In initial studies we established a chronic model of pancreatitis induced by repeated doses of low concentations of cerulein in combination with FK56k5, NOD1 ligand. In contrast to the pancreas in acute pancreatitis, the pancreas in this chronic disease was fibrotic and atrophied. Importantly, chronic pancreatitis was not achieved with administration of FK565 or cerulein alone, indicating that these agents act in synergy to induce the pancreatitis. In extensive studies of bone marrow chimeras we established that the chronic pancreatitis depends on the expression of NOD1 in non-hematopoietic cells (presumably in acinar cells) and on the expression of IFN-I in both hematopoietic cells and non-hematopoietic cells. In the absence of either of these factor one does not obtain the chronic pancreatitis phenotype and its attendant fibrosis. Extensive analysis of the cytokine profile of the inflamed pancreatitic tissue revealed the critical fact that the chronic pancreatitis was characterized by the secretion of IL-33, a cytokine usually produced in dying cells and giving rise to a Th2 cytokine profile via stimulation of the ST-2 receptor. In this case, however, a modified Th2 cytokine profile was observed in that IL-13 was produced but not IL-4; in addition, large amount of IFN-gamma and TNF-alpha were also produced. We speculate that this mixed, Th1/Th2 cytokine picture was due to the production of IFN-1 and its induction of IFN-gamma in various cell populations, particularly CD8+ cells. The IL-33 is most likely arising from damaged acinar cells that are further compromised by the release of TNF-alpha from inflammatory cells stimulated by IFN-I. Further studies disclosed the IL-33 induced secretion of IL-13 in conventional CD4+ T cells in that blockade of IL-13 greatly diminished fibrosis; thus the end-stage effector of fibrosis was IL-13. In summary, these studies lay bare the pathogenesis of chronic pancreatitis in a murine model that mimics the disease in humans.

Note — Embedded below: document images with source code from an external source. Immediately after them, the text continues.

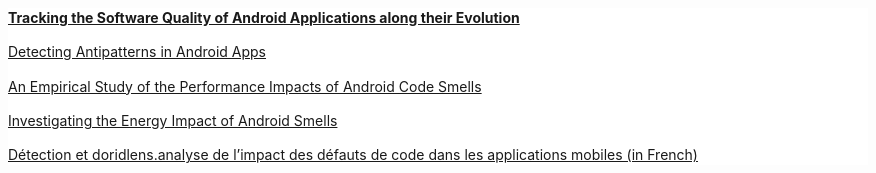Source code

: [__Tracking the Software Quality of Android Applications along their Evolution__](https://hal.inria.fr/hal-01178734)

[Detecting Antipatterns in Android Apps](https://hal.inria.fr/hal-01122754)

[An Empirical Study of the Performance Impacts of Android Code Smells](https://hal.inria.fr/hal-01276904)

[Investigating the Energy Impact of Android Smells](https://hal.inria.fr/hal-01403485)

[Détection et doridlens.analyse de l’impact des défauts de code dans les applications mobiles (in French)](https://hal.inria.fr/tel-01418158)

As such, these studies point to a number of possible ways in which chronic pancreatitis can be ameliorated, including the blockade of several of the inflammatory cytokines identified in the inflammatory process, IFN-I, IL-33 and IL-13. In addition, blockade of NOD1 signaling may also be a feasible treatment approach.

在最初的研究中，我们建立了一种慢性胰腺炎模型，该模型是由重复剂量的低浓度雨蛙素联合FK56k5、NOD1配体诱导的。与急性胰腺炎的胰腺不同，这种慢性疾病的胰腺是纤维化和萎缩的。重要的是，单独使用FK565或雨蛙素不能实现慢性胰腺炎，这表明这些药物协同作用诱发了胰腺炎。在对骨髓嵌合体的广泛研究中，我们证实慢性胰腺炎依赖于非造血细胞(可能是腺泡细胞)中NOD1的表达，以及造血细胞和非造血细胞中干扰素-I的表达。如果没有这两个因素中的任何一个，就不会出现慢性胰腺炎的表型及其伴随的纤维化。 对炎症胰腺组织细胞因子谱的广泛分析揭示了一个关键事实，即慢性胰腺炎的特征是分泌IL-33，这是一种通常在濒死细胞中产生的细胞因子，通过刺激ST-2受体产生Th2细胞因子谱。然而，在这个病例中，观察到了修改的Th2细胞因子谱，产生了IL-13，但没有产生IL-4；此外，还产生了大量的干扰素-γ和肿瘤坏死因子-α。我们推测，这种混合的Th1/Th2细胞因子图像是由于在不同的细胞群，特别是CD8+细胞中产生了干扰素-1并诱导了干扰素-γ。IL-33很可能来自受损的腺泡细胞，在干扰素-I刺激的炎症细胞中释放肿瘤坏死因子-α，进一步损害了腺泡细胞的功能。进一步的研究揭示了IL-33可诱导传统的CD4+T细胞分泌IL-13，阻断IL-13可显著减轻纤维化，因此纤维化的终末效应因子为IL-13。 总而言之，这些研究揭示了慢性胰腺炎在模拟人类疾病的小鼠模型中的发病机制。因此，这些研究指出了许多可以改善慢性胰腺炎的可能方法，包括阻断炎症过程中发现的几种炎性细胞因子，即干扰素-I、IL-33和IL-13。此外，阻断NOD1信号也可能是一种可行的治疗方法。